TRAVAIL À FAIRE: Dans l'extrait sur le cancer de la prostate, remplacez «chimiothérapie» par «hormonothérapie», puis recopiez le passage allant de «Se faire dépister à temps, pour» jusqu'à «et moins onéreuses.».

EXTRAIT SOURCE:
+++

Les formes agressives du cancer de la prostate chez les populations africaines et caribéennes
Selon un constat, il y a des risques spécifiques qui rendent les hommes «noirs», africains et antillais, plus susceptibles de développer le cancer de la prostate par rapport à d’autres «groupes ethniques». Parmi les facteurs de risque de ce cancer, a indiqué le médecin, il y a l’âge du patient: les hommes qui ont en moyenne 50 ans sont plus prédisposés à contracter le cancer de la prostate. Il y a également des antécédents familiaux. A cela s’ajoute ce facteur d’ascendance afro-caribéenne, parce qu’on note que les personnes de cette origine «sont plus souvent concernés par les formes agressives du cancer de la prostate». Certaines études sont arrivées au même constat. L’une d’elles a montré que, pour les groupes de populations qui ont une ascendance africaine, on trouve 86 mutations génétiques de plus du cancer de la prostate. Ces personnes sont donc plus prédisposées à développer des formes graves de cette pathologie par rapport aux autres.
Se faire dépister à temps, pour réduire les risques
Pour le moment, les raisons de cette particularité ne sont pas encore connues, car «la science ne connaît pas tout». Certaines études ont tout simplement montré que ces groupes de populations afro-ascendante, «qu’ils soient d’Amérique, qu’ils soient d’Afrique, qu’ils soient d’Europe, ont cette prédisposition à faire des formes graves des cancers de la prostate».
Puisqu’on peut guérir du cancer de la prostate, docteur Kivudi conseille de se faire dépister à temps pour éviter que la maladie s’aggrave. Le médecin note qu’il existe plusieurs stratégies thérapeutiques, dont la radiothérapie, la chimiothérapie, l’immunothérapie, la chirurgie, etc. La communauté scientifique réfléchit aussi sur des méthodes thérapeutiques moins offensives et moins onéreuses.
Concernant les populations africaines et martiniquaises qui sont au centre de son étude, docteur Kivudi espère que les analyses pourront «permettre à la communauté scientifique de pouvoir, si possible, faire ce qu'on appelle la thérapie ciblée». Au sujet de cette recherche, le jeune médecin lance un appel aux financements. «Concernant notre recherche, on n'a vraiment pas encore obtenu de financement», a-t-il confié. Vu l’originalité du sujet, il espère trouver des partenaires qui puissent leur apporter une aide dans ce sens.

+++

DONNÉES FOURNIES:
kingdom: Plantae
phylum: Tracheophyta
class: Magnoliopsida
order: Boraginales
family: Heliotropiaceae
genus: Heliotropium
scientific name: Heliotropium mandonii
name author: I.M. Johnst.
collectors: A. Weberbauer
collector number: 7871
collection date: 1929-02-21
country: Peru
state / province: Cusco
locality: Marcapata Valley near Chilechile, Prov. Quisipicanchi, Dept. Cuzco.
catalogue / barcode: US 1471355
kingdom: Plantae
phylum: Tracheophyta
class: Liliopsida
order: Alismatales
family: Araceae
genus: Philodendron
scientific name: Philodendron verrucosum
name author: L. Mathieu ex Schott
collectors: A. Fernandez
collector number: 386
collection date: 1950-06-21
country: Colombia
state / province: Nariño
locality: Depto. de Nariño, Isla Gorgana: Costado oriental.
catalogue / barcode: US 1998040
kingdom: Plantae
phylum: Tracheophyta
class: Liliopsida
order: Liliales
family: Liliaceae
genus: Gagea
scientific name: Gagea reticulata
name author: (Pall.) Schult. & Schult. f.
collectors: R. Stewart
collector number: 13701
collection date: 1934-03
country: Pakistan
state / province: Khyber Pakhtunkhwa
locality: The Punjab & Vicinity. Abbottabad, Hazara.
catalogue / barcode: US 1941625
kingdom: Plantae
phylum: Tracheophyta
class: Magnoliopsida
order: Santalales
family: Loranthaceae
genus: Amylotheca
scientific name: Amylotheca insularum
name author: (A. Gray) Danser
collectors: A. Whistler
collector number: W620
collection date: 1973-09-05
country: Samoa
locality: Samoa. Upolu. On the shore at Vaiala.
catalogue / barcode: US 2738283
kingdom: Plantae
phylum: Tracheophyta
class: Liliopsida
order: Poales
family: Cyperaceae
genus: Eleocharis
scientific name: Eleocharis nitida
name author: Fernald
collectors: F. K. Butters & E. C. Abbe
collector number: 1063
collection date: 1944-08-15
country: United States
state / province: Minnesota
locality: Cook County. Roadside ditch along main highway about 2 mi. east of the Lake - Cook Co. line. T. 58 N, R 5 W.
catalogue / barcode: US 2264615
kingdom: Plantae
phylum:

+++

RÉPONSE:
Se faire dépister à temps, pour réduire les risques
Pour le moment, les raisons de cette particularité ne sont pas encore connues, car «la science ne connaît pas tout». Certaines études ont tout simplement montré que ces groupes de populations afro-ascendante, «qu’ils soient d’Amérique, qu’ils soient d’Afrique, qu’ils soient d’Europe, ont cette prédisposition à faire des formes graves des cancers de la prostate».
Puisqu’on peut guérir du cancer de la prostate, docteur Kivudi conseille de se faire dépister à temps pour éviter que la maladie s’aggrave. Le médecin note qu’il existe plusieurs stratégies thérapeutiques, dont la radiothérapie, la hormonothérapie, l’immunothérapie, la chirurgie, etc. La communauté scientifique réfléchit aussi sur des méthodes thérapeutiques moins offensives et moins onéreuses.